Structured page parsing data
----
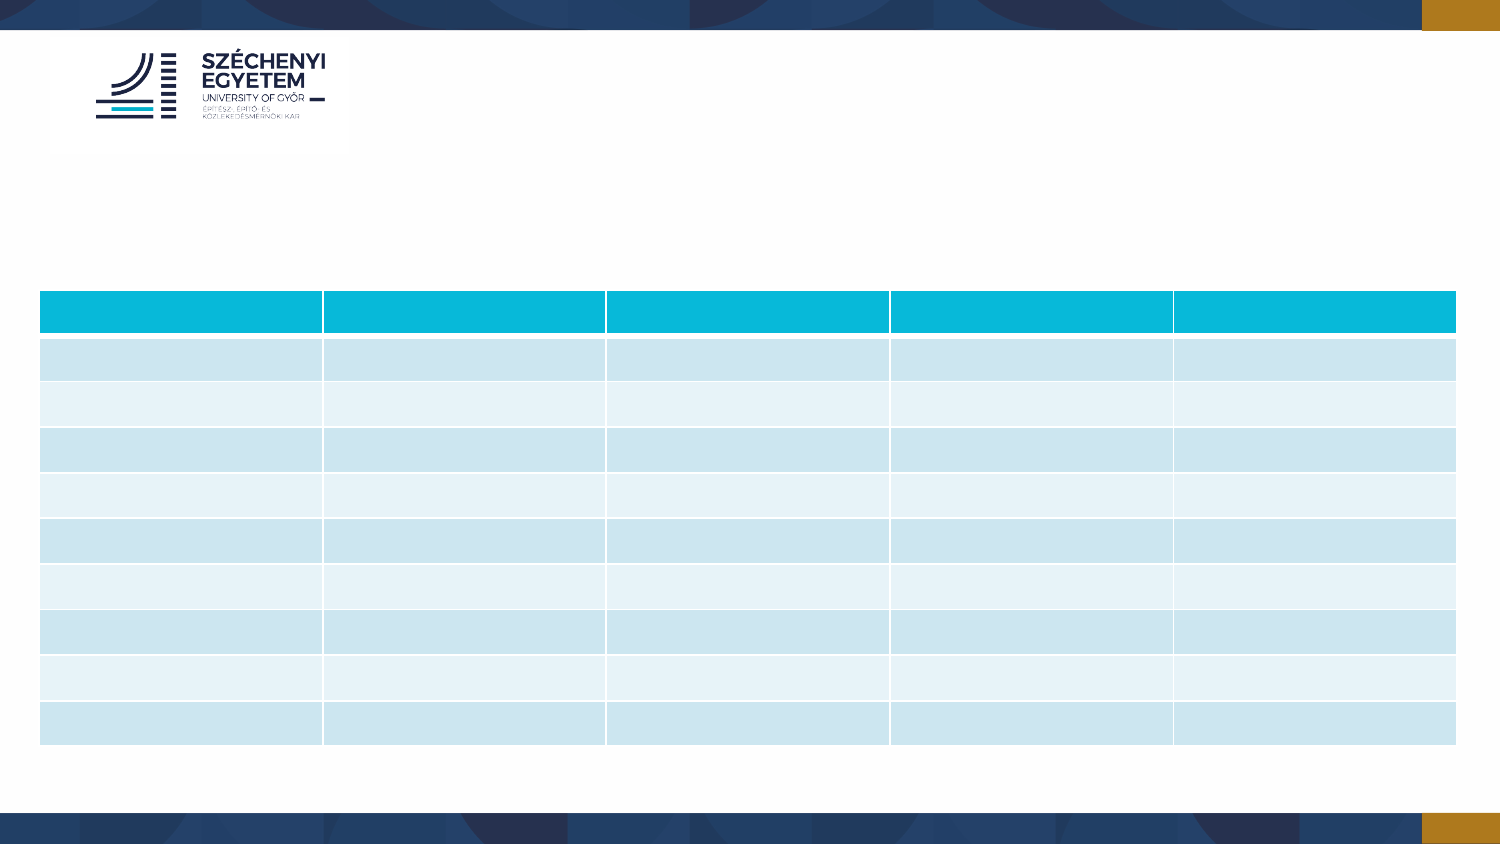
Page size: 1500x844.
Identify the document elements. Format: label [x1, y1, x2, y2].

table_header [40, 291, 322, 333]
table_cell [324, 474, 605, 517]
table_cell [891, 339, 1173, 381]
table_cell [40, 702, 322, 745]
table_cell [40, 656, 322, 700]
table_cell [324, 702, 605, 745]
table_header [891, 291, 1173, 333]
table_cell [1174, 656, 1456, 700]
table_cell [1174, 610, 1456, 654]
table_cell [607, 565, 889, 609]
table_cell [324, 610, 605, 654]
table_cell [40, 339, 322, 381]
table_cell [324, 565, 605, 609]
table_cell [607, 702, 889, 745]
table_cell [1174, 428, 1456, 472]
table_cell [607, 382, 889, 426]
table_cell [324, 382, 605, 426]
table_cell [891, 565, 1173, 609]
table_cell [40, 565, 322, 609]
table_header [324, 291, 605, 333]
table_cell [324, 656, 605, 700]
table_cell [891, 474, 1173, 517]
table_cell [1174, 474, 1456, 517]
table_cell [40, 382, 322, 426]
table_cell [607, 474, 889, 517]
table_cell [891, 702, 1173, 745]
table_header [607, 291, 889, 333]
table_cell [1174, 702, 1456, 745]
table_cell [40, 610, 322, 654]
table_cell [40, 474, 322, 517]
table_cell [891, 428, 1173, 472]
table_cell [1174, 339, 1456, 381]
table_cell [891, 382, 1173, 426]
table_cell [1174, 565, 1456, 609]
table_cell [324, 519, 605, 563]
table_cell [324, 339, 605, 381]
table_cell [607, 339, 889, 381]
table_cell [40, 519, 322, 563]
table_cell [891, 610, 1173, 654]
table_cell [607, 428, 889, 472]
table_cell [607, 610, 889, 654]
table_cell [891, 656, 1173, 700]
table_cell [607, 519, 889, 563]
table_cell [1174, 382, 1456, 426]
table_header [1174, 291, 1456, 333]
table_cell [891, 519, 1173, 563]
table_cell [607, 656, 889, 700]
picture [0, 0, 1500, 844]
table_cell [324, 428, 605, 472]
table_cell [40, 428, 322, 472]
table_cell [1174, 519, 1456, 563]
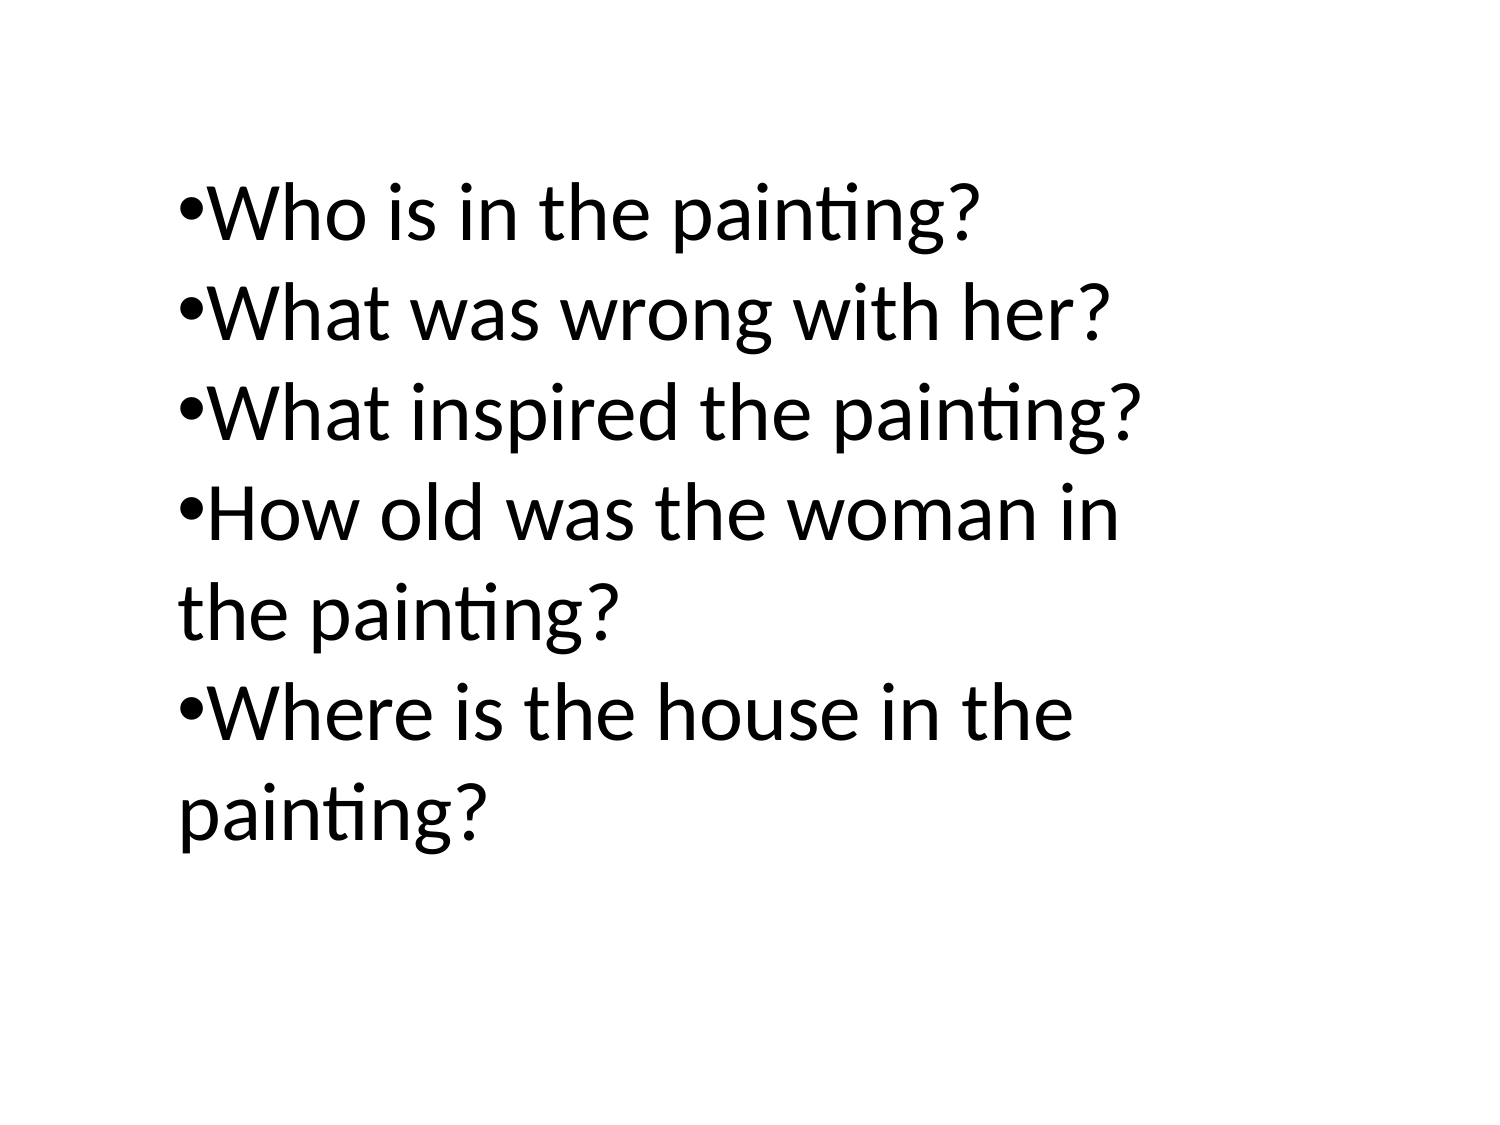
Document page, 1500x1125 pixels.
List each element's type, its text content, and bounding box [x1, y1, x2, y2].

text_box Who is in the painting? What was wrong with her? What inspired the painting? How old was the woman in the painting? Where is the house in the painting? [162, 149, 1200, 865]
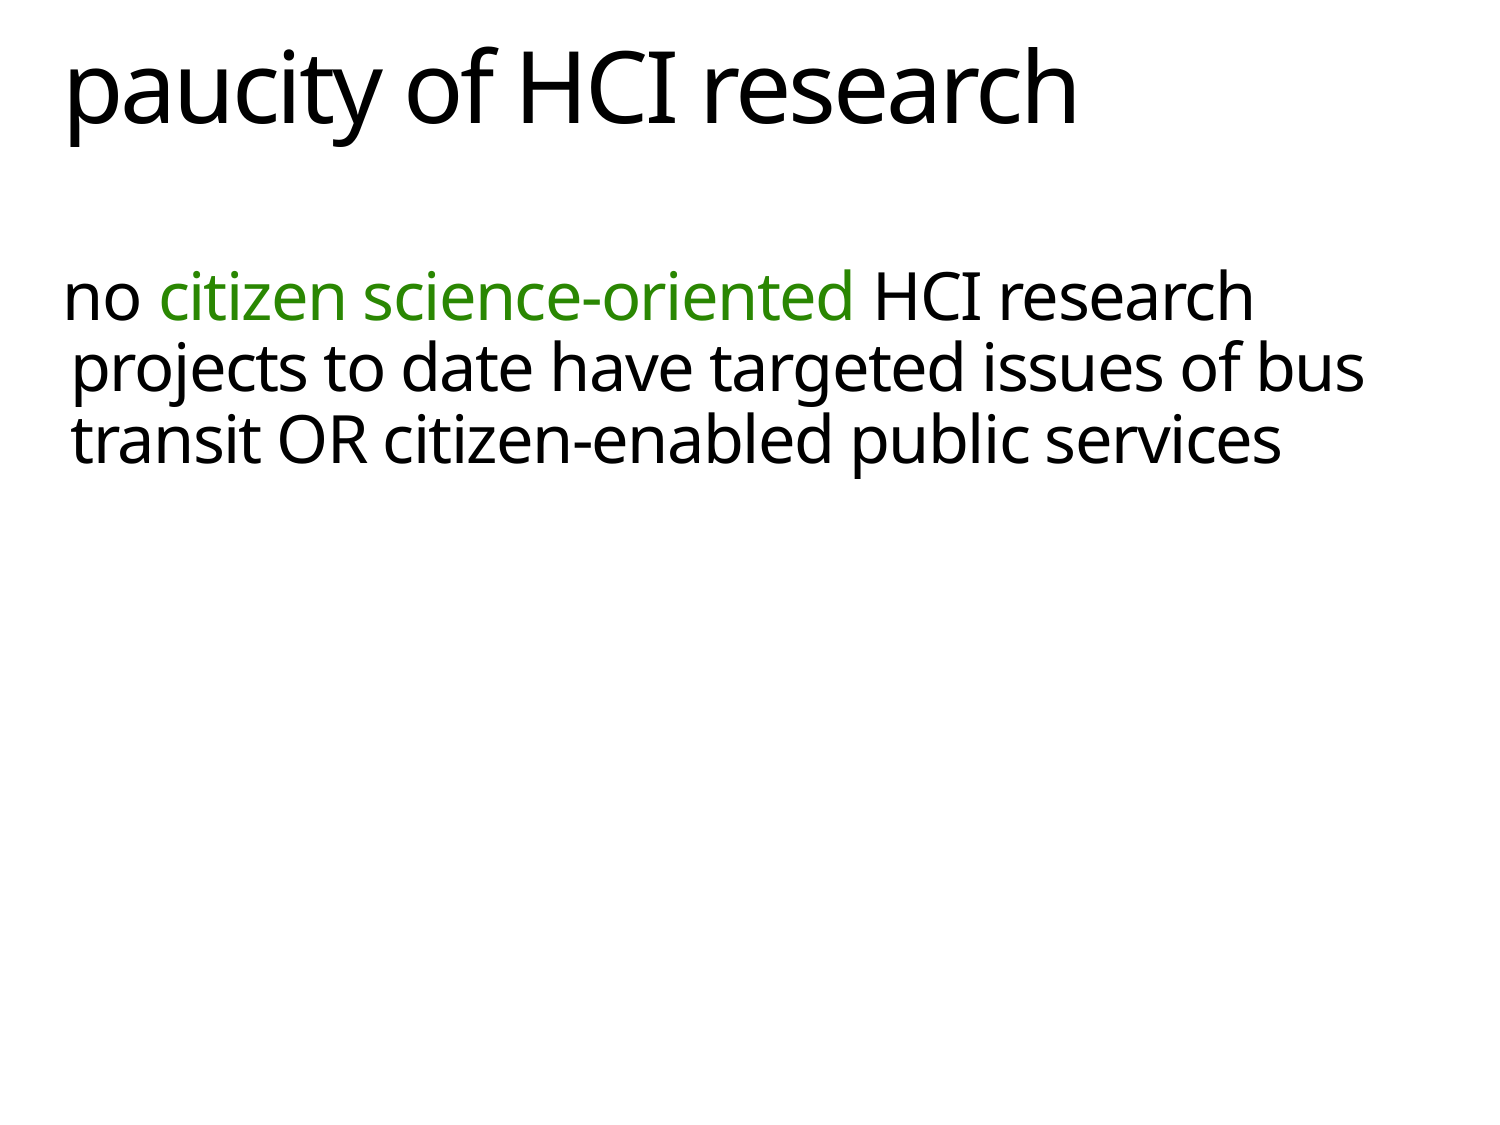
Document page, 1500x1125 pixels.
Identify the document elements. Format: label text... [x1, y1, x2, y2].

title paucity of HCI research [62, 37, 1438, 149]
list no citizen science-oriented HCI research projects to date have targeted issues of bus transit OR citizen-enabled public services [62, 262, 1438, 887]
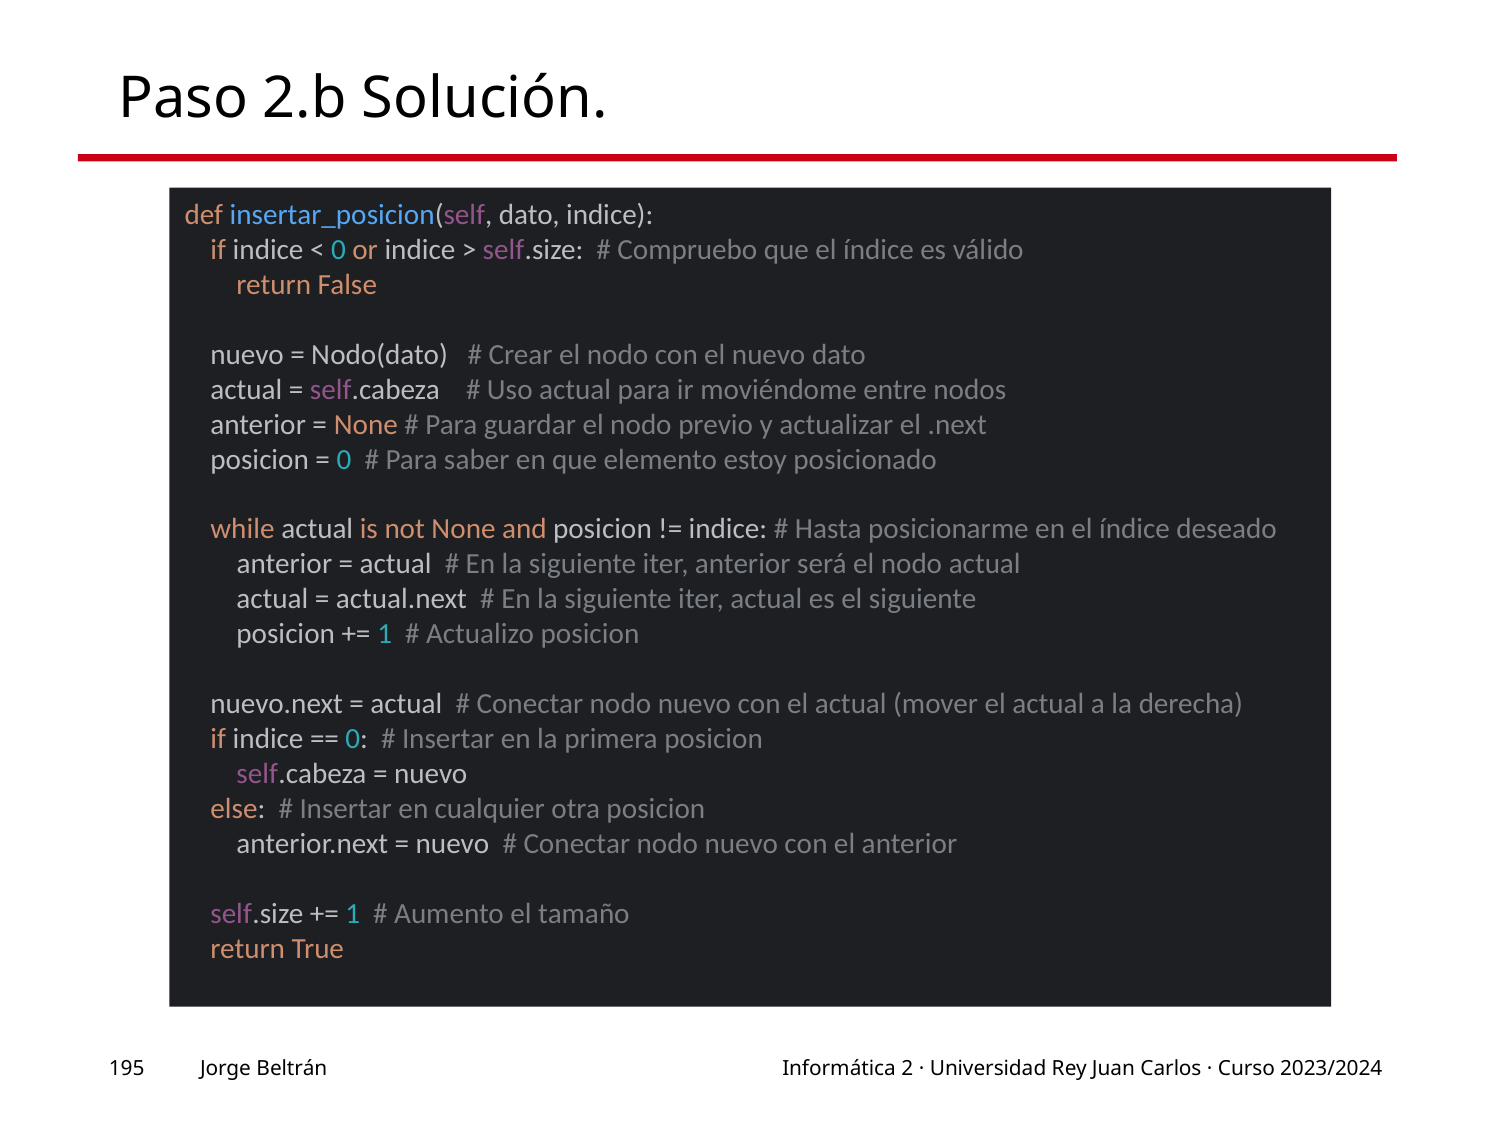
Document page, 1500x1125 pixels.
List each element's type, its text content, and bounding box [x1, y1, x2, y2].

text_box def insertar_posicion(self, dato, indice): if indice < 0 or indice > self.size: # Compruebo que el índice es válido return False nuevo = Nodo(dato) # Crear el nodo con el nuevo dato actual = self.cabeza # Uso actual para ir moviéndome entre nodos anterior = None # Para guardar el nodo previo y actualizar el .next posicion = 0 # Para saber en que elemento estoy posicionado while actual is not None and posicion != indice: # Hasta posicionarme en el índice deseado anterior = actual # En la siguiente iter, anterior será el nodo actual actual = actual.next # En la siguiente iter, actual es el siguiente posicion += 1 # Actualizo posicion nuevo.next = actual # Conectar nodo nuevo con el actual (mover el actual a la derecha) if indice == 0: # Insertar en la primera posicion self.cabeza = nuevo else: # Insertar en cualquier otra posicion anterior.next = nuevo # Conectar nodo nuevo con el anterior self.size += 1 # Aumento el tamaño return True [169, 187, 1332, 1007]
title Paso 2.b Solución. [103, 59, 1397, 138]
----
Quote the records in full and exactly; skip any image.

### OUTPUT OF THE TASK
Page size: 1500x844.
Identify the document elements. Format: label [x1, y1, x2, y2].

table_header [40, 291, 322, 333]
table_cell [324, 474, 605, 517]
table_cell [891, 339, 1173, 381]
table_cell [40, 702, 322, 745]
table_cell [40, 656, 322, 700]
table_cell [324, 702, 605, 745]
table_header [891, 291, 1173, 333]
table_cell [1174, 656, 1456, 700]
table_cell [1174, 610, 1456, 654]
table_cell [607, 565, 889, 609]
table_cell [324, 610, 605, 654]
table_cell [40, 339, 322, 381]
table_cell [324, 565, 605, 609]
table_cell [607, 702, 889, 745]
table_cell [1174, 428, 1456, 472]
table_cell [607, 382, 889, 426]
table_cell [324, 382, 605, 426]
table_cell [891, 565, 1173, 609]
table_cell [40, 565, 322, 609]
table_header [324, 291, 605, 333]
table_cell [324, 656, 605, 700]
table_cell [891, 474, 1173, 517]
table_cell [1174, 474, 1456, 517]
table_cell [40, 382, 322, 426]
table_cell [607, 474, 889, 517]
table_cell [891, 702, 1173, 745]
table_header [607, 291, 889, 333]
table_cell [1174, 702, 1456, 745]
table_cell [40, 610, 322, 654]
table_cell [40, 474, 322, 517]
table_cell [891, 428, 1173, 472]
table_cell [1174, 339, 1456, 381]
table_cell [891, 382, 1173, 426]
table_cell [1174, 565, 1456, 609]
table_cell [324, 519, 605, 563]
table_cell [324, 339, 605, 381]
table_cell [607, 339, 889, 381]
table_cell [40, 519, 322, 563]
table_cell [891, 610, 1173, 654]
table_cell [607, 428, 889, 472]
table_cell [607, 610, 889, 654]
table_cell [891, 656, 1173, 700]
table_cell [607, 519, 889, 563]
table_cell [1174, 382, 1456, 426]
table_header [1174, 291, 1456, 333]
table_cell [891, 519, 1173, 563]
table_cell [607, 656, 889, 700]
picture [0, 0, 1500, 844]
table_cell [324, 428, 605, 472]
table_cell [40, 428, 322, 472]
table_cell [1174, 519, 1456, 563]
Document page, 1500x1125 pixels.
List each element's type, its text content, and bounding box [x1, y1, x2, y2].

text_box Who is in the painting? What was wrong with her? What inspired the painting? How old was the woman in the painting? Where is the house in the painting? [162, 149, 1200, 865]
Document page, 1500x1125 pixels.
Identify the document elements. Format: label text... [x1, y1, x2, y2].

title paucity of HCI research [62, 37, 1438, 149]
list no citizen science-oriented HCI research projects to date have targeted issues of bus transit OR citizen-enabled public services [62, 262, 1438, 887]
Document page, 1500x1125 pixels.
List each element's type, its text content, and bounding box [x1, y1, x2, y2].

text_box def insertar_posicion(self, dato, indice): if indice < 0 or indice > self.size: # Compruebo que el índice es válido return False nuevo = Nodo(dato) # Crear el nodo con el nuevo dato actual = self.cabeza # Uso actual para ir moviéndome entre nodos anterior = None # Para guardar el nodo previo y actualizar el .next posicion = 0 # Para saber en que elemento estoy posicionado while actual is not None and posicion != indice: # Hasta posicionarme en el índice deseado anterior = actual # En la siguiente iter, anterior será el nodo actual actual = actual.next # En la siguiente iter, actual es el siguiente posicion += 1 # Actualizo posicion nuevo.next = actual # Conectar nodo nuevo con el actual (mover el actual a la derecha) if indice == 0: # Insertar en la primera posicion self.cabeza = nuevo else: # Insertar en cualquier otra posicion anterior.next = nuevo # Conectar nodo nuevo con el anterior self.size += 1 # Aumento el tamaño return True [169, 187, 1332, 1007]
title Paso 2.b Solución. [103, 59, 1397, 138]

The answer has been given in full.